Leo menatap aneh perempuan di sampingnya, dia bohong kepada Zie karena tiba-tiba saja Nikki menelponnya, menyuruh Leo ke sekolahnya. Namun Nikki hanya diam memandang Zie dan Marco yang sedang duduk di bangku bawah pohon dengan tangan yang menulis di atas meja, terlihat sekali Zie tengah mengajari Marco.
Leo menatap ke sampingnya, melihat rambut Nikki yang lengket dan kotor, "rambut lo kenapa?" tanya Leo seraya tangannya menyentuh rambut Nikki.
Namun Nikki menepisnya, "gapapa," jawabnya dengan menghadap Leo, "ini gara-gara temen baru Zie!"
Leo terkekeh, "lagian lo sih, nganggu orang mulu, diganggu balik gak mau."
"Apaan sih, gue nyuruh lo kesini mau nanyain gimana lo sama Zie?" Nikki menarik baju kemeja Leo dan mengajaknya duduk.
Leo menghembuskan nafasnya, "gue gak suka sama Zie dan Zie sukanya sama Marco, kenapa lo maksa gue sih?" Leo jengkel, "gue suka sama orang lain."
Nikki menatap Leo, "tapi lo harus tunangan sama Zie."
"Gue gak akan tunangan sama orang yang gak gue suka, Nikki," tekan Leo, "mungkin dengan waktu lebih lama gue bisa suka dia, tapi gue gak mau ganggu hubungan dia sama Marco."

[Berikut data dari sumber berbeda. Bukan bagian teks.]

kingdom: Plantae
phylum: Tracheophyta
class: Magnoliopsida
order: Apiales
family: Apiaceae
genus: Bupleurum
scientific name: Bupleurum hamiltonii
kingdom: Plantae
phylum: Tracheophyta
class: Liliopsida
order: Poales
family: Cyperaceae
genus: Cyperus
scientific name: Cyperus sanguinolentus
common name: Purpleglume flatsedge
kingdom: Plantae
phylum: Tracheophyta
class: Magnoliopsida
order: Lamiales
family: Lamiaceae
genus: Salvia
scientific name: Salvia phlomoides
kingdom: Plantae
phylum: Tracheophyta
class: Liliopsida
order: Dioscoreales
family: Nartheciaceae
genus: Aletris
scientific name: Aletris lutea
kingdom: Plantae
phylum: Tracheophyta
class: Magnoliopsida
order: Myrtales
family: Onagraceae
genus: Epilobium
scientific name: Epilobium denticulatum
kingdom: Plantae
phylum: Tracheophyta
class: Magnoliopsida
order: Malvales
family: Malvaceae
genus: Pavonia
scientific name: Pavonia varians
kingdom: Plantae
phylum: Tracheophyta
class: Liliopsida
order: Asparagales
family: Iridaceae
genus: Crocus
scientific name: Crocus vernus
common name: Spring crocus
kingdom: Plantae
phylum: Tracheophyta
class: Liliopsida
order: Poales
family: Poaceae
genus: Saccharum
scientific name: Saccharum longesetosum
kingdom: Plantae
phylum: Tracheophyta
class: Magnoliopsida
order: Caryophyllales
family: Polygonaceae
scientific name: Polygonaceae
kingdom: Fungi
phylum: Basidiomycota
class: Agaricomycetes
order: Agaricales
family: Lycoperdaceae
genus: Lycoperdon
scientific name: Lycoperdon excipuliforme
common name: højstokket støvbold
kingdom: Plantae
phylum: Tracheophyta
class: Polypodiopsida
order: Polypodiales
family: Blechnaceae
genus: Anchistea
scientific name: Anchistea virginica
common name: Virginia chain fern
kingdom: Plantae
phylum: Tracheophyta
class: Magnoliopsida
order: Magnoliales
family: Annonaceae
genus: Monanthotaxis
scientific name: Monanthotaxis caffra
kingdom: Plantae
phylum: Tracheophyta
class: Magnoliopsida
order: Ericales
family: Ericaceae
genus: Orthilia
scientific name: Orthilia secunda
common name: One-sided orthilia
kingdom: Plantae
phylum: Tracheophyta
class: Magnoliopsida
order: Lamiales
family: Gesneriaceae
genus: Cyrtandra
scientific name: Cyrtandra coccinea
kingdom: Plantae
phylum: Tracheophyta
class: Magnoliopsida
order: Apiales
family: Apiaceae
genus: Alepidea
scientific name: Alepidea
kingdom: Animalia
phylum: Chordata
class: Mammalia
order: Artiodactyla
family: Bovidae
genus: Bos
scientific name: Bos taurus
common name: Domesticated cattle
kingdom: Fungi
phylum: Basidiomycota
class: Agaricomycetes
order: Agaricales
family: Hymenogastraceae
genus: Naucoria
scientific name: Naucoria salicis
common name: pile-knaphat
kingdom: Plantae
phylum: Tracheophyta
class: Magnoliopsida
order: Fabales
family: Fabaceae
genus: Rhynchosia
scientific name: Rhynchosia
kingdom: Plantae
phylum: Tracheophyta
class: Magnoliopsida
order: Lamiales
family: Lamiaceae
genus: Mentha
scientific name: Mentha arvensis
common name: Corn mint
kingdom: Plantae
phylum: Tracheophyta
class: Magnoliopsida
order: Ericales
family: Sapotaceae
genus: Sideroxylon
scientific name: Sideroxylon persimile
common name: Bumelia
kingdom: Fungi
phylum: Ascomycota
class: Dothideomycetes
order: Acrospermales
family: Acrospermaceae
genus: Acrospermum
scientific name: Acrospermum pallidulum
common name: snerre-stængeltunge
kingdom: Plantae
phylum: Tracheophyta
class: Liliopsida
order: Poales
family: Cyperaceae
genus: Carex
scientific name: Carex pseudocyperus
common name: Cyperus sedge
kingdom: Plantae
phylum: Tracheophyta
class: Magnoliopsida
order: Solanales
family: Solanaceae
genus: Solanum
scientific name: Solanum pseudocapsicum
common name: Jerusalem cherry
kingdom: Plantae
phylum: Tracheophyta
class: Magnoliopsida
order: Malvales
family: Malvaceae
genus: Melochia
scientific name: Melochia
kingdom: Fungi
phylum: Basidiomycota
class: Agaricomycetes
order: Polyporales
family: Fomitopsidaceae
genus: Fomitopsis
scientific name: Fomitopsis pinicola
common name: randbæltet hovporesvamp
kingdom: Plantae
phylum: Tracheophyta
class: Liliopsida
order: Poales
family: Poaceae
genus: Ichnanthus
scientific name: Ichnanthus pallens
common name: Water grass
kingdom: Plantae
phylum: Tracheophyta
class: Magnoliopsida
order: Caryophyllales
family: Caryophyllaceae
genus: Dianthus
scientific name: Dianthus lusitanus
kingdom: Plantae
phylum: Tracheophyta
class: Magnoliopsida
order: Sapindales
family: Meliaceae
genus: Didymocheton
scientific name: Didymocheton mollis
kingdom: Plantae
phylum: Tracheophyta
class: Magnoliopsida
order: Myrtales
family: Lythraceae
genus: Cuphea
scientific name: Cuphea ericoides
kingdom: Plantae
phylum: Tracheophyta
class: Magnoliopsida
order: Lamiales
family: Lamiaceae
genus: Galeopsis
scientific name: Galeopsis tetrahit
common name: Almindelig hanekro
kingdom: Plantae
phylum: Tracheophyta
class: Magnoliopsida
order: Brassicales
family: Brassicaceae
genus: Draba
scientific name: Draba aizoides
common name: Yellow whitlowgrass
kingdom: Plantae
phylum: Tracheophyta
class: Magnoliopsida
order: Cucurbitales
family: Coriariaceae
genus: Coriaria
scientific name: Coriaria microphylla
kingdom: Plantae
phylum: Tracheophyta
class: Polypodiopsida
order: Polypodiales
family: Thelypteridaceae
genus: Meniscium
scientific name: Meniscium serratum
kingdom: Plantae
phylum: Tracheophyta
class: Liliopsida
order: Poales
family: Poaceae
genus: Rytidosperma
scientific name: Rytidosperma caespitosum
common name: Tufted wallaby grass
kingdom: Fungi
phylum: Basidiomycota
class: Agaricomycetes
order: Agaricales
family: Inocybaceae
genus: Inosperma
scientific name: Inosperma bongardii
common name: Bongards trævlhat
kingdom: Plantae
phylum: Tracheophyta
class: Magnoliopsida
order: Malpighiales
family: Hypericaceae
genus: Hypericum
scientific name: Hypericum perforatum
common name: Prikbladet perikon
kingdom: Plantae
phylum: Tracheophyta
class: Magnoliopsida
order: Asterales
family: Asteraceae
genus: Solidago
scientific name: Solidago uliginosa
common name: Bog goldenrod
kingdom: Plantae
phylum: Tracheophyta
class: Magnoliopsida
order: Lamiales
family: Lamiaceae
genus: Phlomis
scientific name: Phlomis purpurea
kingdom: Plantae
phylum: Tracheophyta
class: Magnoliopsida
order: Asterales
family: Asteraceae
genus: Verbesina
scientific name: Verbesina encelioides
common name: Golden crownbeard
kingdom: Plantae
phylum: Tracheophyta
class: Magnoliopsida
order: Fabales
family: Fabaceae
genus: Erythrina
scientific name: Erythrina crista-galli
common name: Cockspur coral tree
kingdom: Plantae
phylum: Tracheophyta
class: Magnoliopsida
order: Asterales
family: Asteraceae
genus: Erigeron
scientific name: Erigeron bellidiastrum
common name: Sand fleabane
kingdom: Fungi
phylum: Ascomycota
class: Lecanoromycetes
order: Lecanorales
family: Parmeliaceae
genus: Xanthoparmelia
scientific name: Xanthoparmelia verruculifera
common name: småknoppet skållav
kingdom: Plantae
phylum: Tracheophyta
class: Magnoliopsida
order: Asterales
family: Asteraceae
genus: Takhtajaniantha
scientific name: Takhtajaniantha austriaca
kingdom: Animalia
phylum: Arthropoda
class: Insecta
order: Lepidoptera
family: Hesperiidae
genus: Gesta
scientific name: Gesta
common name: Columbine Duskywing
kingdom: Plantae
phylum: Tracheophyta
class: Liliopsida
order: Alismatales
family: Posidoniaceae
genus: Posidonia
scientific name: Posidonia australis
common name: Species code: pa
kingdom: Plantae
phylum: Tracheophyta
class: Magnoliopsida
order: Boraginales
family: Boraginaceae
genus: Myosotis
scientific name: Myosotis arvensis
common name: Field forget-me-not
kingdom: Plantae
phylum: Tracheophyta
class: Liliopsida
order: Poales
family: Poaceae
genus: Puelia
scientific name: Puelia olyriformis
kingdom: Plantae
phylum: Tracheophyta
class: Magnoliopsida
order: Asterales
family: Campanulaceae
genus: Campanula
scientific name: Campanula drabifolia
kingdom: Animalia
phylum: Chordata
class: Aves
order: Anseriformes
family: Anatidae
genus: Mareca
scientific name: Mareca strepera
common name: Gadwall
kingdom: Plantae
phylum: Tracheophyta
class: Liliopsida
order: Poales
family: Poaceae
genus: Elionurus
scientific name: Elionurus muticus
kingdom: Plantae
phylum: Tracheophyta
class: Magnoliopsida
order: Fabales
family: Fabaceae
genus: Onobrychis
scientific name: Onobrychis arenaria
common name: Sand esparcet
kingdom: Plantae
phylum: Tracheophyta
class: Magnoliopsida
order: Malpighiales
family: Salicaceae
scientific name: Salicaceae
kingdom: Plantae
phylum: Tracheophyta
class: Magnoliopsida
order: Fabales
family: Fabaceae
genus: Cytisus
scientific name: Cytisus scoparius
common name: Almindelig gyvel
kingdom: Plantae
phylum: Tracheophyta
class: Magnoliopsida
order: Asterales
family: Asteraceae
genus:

"Lo gak ngerti, gue cuma pengen Zie pergi dari hidup gue dan menjauh dari orang yang gue suka."
Leo diam dengan menatap wajah Nikki yang sudah berpaling darinya, "hidup kalian rumit banget dah," lalu dia berdiri dan berjalan meninggalkan Nikki sendiri.
- 13 Days to Love Me -
"Thanks ya udah ngajakin gue makan sama lo," Quinn membawa nampan makannya bersama Zie dan duduk di meja kantin sekolahnya, "biasanya gue selalu makan sendiri, mereka takut gitu sama gue kaya gue makan orang aja."
Zie tersenyum, "ya sama-sama," lalu dia terkekeh, "emang sih awalnya gue juga agak takut ngeliat lo, tapi gak masalah kalo lo nyaman sama penampilan lo, toh kita ga boleh menghakimi orang dari penampilannya."
Quinn mengangguk senang, "bener banget tuh," ucapnya dengan mengunyah makanannya.
"Lo jarang sekolah ya Quinn?" tanya Zie.
Quinn mengangguk, "iya, gue males sekolah, rencananya gue mau masuk univ non akademik aja tapi orang tua gue terlalu ngekang banget," Quinn berbicara dengan mulut yang manyun.
Zie tiba-tiba terpikir sesuatu, "gimana kalo lo daftar beasiswa Juilliard juga?"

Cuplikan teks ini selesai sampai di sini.